Consider the broader message that has been sent" one does not need to obey the law. One just needs to make sure one does not get caught or that someone else is left holding the bag because that will satisfy the demand for justice regardless of their actual guilt or innocence. If this situation actually came to pass, the courts would not be instruments of justice but would, in fact, become mechanisms for the propagation of injustice.  One needs to ask: are we OK with this?

Some people say, well, perhaps. It does not effect me. Indeed, that person who was convicted had to do something to get convicted anyway. They were not just in the wrong place at the wrong time, but people who got themselves in the wrong place and thus must be guilty of something. They may not be guilty of this particular crime but since they are guilty of something, there is little harm in putting them behind bars.

I would argue that this reasoning is at best shaky; at worst playing with fire. What happens if you were the person in the wrong place at the wrong time? What counts as the wrong place? What counts as the wrong time? What happens if you are walking by a bank as it is robbed or visiting a friend when a B + E happens down the street.  A number of years ago the police raided a house on a street one over from me and found an illegal pot grow. I had nothing to do with it but I was in the area. Does that make my guilty of something? Think about this for a second or two, saying things in a certain way can actually make a person sound guilty without a shred of evident: "Yes, indeed, we have no proof that Mary was responsible but she was in the area when the crime occurred." I was in the area when the pot grow was discovered. The year my son was born, the bank up the road from was  robbed so I was in the area. As a teenager, I worked in a fast food place that was robbed. Hmm ... do you see a pattern emerging?  What happens when you string all of those different incidents together. I start to sound pretty guilty, don't I. "Yes, it is true. We have no evident Andrew was responsible but he was in the area when a restaurant in which he worked was robbed, a bank was robbed, and the police discovered an illegal pot grow."

I could likely think of other examples, but you see the point. The logic is akin to guilt by geographic association. It is a way of excusing bad justice and explaining away miscarriages of justice as opposed to actually ensure that justice is done.

Here is my point: really bad things happen when we call the rule of law into question. I recognize that there are solid grounds for a sophisticated critique of law and I know that the law (a) has been far from perfect in its implementation in the past and (b) remains far from perfect today. But, I would argue (a) there has been progress and (b) if we argue that the problem with the law is politics, I doubt the solution is more politics.  At any rate, what I want to argue is that bad things happen when we start substituting politics for law.

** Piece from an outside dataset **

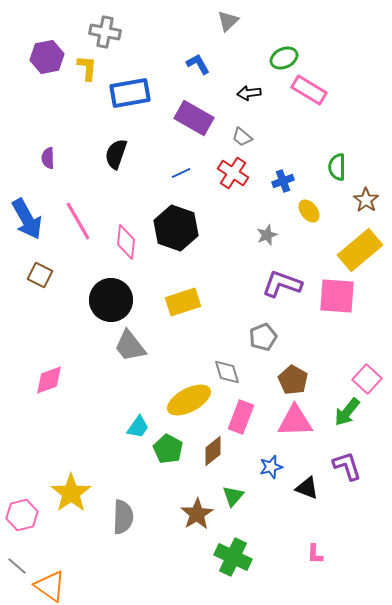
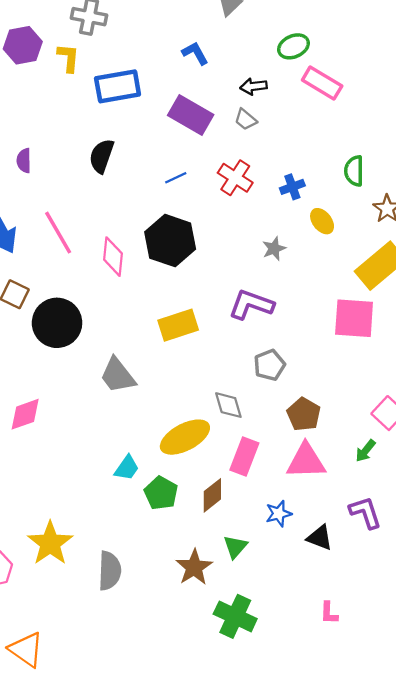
gray trapezoid: (242, 137) -> (246, 119), moved
purple L-shape: (282, 284) -> (251, 305), moved
black circle: (111, 300) -> (57, 323), moved
green arrow: (347, 412) -> (365, 451), size x0.7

In effect, we run the risk of turning the administration of justice into tools of injustice that allow the guilty to go free and threaten law-abiding citizens who can never be certain that they will not end up in jail because "someone has to pay" and they lost out.

What I find odd, I will say, in some of the anti-court perspectives I hear is that they are voiced by conservatives. Conservatives used to pride themselves on being the party of law and argued that others manipulated the legal system for which they stood up.  Standing up for the rule of law, however, is not a political issue. It is in everyone's interest. The fact that conservatives have moved away from this perspective says something but it does not mean that we should abandon the rule of law.